C.papaya L., papaja (Ned.).kates (Jav. en Madoer.), gedang (Soend.), fam. Caricaceae.
Uitstekende trop. tafelvrucht, welke enigszins aan meloen doet denken. De besvrucht is gewoonlijk langwerpig-eivormig, 10-25 cm lang, 7-15 cm breed. De papaja is een boomachtig kruid, 2,5-10 m hoog, stam 10-30 cm middellijn.

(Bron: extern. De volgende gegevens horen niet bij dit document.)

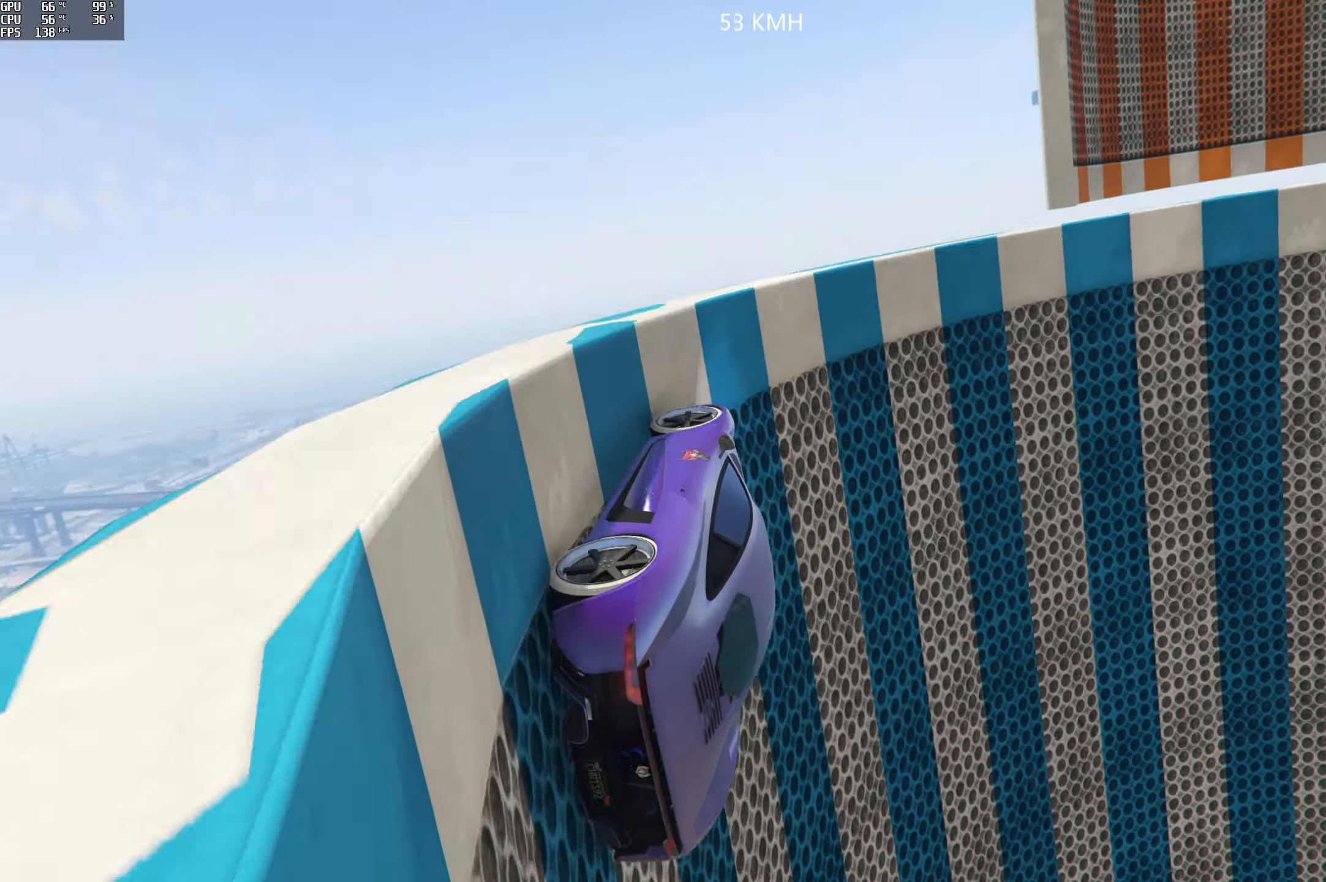
{"buttons": ["R2"], "left_stick": "left", "right_stick": "up-right", "events": [[17, "R2", "down"], [200, "left_stick", "left"]]}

Hij groeit in Indon. op doorlatende, waterhoudende, vruchtbare grond en wordt vermeerderd door zaad.Om de zwarte, stekelige zaden zit een sappig omhulsel, dat men vóór het uitzaaien laat drogen. Het plantverband is ca 3 m. De papaja begint te dragen 6-10 maanden na het zaaien. Hij is 'tweehuizig, soms hermaphrodiet. De ♂ bomen leveren kleine vruchten aan lange stelen (papaja gantoeng). De ♀ bomen leveren de consumptie vruchten, welke veel vitamine A bevatten. Om veel ♀ bomen te krijgen kan men het beste uitgaan van een ☿ boom.
Het gewas is zeer variabel. In Indon. is papaja semangka een goede rode en papaja solo een goede gele var. De cultuur is in trop. Am. zeer oud. Op Ceylon wordt industrieel papaïne uit de jonge vruchten gewonnen. Overigens worden jonge vruchten ook voor direct gebruik genuttigd.
In Indon. worden ze in de 'sajoer of als labab of roedjak gebruikt. Van Sur. is bekend, dat men er daar ‘papaja-zuurkool’ van maakt. Bij de selectie zoekt men naar vruchten, welke voor een gematigd warm klimaat geschikt zijn.